SELECTED PASSAGE>
+++

One might question the decision to draw the sample in a single stage, when a clustered design might produce efficiency savings due to the reduced costs of interviewer visits to sampled households. However, as noted in Peter Benton letter to BS of 10/6/22, the decision to use a single stage sample was taken due to the highly geographically clustered nature of covid-19 infections. While the statistical rationale for this decision is not provided in the letter or elsewhere, it seems prima facie appropriate and I assume it was carefully considered by ONS statisticians. My own correspondence with ONS indicates that the very large fieldworker panel deployed for the CIS, allied with stratification by the 133 CIS areas, meant that clustering the fieldwork would not have resulted in significant cost savings while serving to increase variance for some estimates.
Trained fieldworkers were used to list out the household roster, conduct interviews, take blood, and oversee respondents performing swab tests. Again, this represents a gold standard approach and it is hard to conceive of a strategy for this stage of the fieldwork that could be expected to produce higher quality data. The switch in July 2022 to respondent self-administration after the first interviewer visit to households, including a parallel run period where both approaches were used and tested against each other, evinces a concern by ONS to ensure the cost-effectiveness of data collection without adversely affecting data quality.
The most serious threat to the accuracy of estimates from the CIS is the high rate of nonresponse and the possibility of potentially large biases that this introduces. Indeed, this has been the primary methodological concern of BS throughout their correspondence with ONS/OSR. The response rate during the first phase of the CIS is reported as 51% at the household level on the ONS website, although this is rather misleading because it does not account for nonresponse to the initial surveys from which respondents to the CIS were drawn. Assuming an average response rate of approximately 50% to these initial surveys gives a net household response rate of 25% for the first phase of the CIS, which is considerably closer to the second phase household response rate of 13%. It is worth noting that the individual level response rates published on the ONS website are also, no doubt unintentionally, rather misleadingly overstated because they are given as the number of responding individuals over the number of eligible individuals in responding households. An individual level response rate would usually incorporate an estimate of the number of individuals in nonresponding households, which here would imply a response rate closer to 10% rather than the 91% (for England) reported by ONS.
While these household and individual level response rates are low in absolute terms, and it is therefore appropriate to be concerned about the potential for bias, they are not in my assessment lower than should be expected given the nature of the survey and the context in which recruitment was carried out. It is well known that response rates have been in steep decline since at least the 1980s and prior to the pandemic, interviewer administered surveys in the UK struggled to break 50%, even for relatively straightforward surveys on topics of general interest. The limited number of surveys that have returned to face-to-face fieldwork since the onset of the pandemic indicate that response rates have been adversely affected by the experience of the pandemic, in ways that are not currently well understood, with the standard expectation for response rates now somewhere around 30-40% depending on the design and topic of the survey. Given, the burdensome and invasive nature of the CIS (requiring self-swabbing and blood tests for many respondents) alongside recruitment taking place during a highly infectious viral pandemic, a 13% response rate is broadly in line with, or even above, what might be expected a priori. This is not to say that representativeness is not a concern but, rather, that it should not be considered a result of poor design or implementation by ONS and its partners.

+++

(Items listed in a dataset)
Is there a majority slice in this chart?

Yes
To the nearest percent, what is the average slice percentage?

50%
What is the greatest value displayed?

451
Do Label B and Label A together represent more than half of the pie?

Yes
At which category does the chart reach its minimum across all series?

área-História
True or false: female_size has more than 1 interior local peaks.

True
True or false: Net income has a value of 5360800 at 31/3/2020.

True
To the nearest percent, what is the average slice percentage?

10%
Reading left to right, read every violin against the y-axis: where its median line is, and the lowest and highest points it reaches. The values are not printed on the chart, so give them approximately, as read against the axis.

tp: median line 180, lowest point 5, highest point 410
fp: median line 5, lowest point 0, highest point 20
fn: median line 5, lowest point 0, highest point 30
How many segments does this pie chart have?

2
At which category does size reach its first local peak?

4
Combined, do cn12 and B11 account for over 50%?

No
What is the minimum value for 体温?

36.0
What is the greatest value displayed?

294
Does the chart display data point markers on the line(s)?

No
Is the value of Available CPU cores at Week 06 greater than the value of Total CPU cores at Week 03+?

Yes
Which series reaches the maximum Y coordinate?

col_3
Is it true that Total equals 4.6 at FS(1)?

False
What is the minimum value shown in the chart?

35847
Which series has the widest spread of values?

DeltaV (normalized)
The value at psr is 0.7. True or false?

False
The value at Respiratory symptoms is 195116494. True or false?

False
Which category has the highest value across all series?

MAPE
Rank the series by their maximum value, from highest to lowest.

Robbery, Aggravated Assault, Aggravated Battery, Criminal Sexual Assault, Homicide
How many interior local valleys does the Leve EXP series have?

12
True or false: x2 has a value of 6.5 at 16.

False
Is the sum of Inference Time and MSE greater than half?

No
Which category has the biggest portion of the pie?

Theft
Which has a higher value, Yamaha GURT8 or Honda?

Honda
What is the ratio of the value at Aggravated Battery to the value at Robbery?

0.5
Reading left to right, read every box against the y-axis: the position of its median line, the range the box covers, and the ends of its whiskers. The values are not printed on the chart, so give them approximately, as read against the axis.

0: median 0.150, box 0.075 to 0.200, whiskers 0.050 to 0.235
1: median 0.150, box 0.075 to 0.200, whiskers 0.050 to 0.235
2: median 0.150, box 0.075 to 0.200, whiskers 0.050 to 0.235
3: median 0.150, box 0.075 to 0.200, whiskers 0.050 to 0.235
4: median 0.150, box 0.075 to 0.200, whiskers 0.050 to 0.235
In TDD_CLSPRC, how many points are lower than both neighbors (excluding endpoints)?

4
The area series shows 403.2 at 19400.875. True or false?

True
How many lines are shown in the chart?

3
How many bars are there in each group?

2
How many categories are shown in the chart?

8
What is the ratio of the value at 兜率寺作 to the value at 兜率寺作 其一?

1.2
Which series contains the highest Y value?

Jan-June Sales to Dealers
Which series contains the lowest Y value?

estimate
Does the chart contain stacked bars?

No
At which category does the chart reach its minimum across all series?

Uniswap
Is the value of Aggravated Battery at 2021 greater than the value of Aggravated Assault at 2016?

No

+++

EXERCISE TASKS>
[1] Retype the passage on the CIS from "Trained fieldworkers were" up to and including "affecting data quality.".
[2] According to the passage on the CIS, why was the sample drawn in a single stage instead of through a clustered design?
[3] Answer these questions from the passage on the CIS:
(a) What was the household response rate for the second phase?
(b) Who listed the household roster, conducted interviews, and took blood?
(c) What response rate is now the standard expectation for surveys that have returned to face-to-face fieldwork?

TASK RESPONSES>
[1]
Trained fieldworkers were used to list out the household roster, conduct interviews, take blood, and oversee respondents performing swab tests. Again, this represents a gold standard approach and it is hard to conceive of a strategy for this stage of the fieldwork that could be expected to produce higher quality data. The switch in July 2022 to respondent self-administration after the first interviewer visit to households, including a parallel run period where both approaches were used and tested against each other, evinces a concern by ONS to ensure the cost-effectiveness of data collection without adversely affecting data quality.

[2] The single-stage sample was chosen because covid-19 infections were highly geographically clustered. ONS correspondence also indicates that, with a very large fieldworker panel and stratification by the 133 CIS areas, clustering the fieldwork would not have saved much money and would have increased variance for some estimates.

[3]
(a) 13%
(b) Trained fieldworkers
(c) Around 30-40%, depending on the design and topic of the survey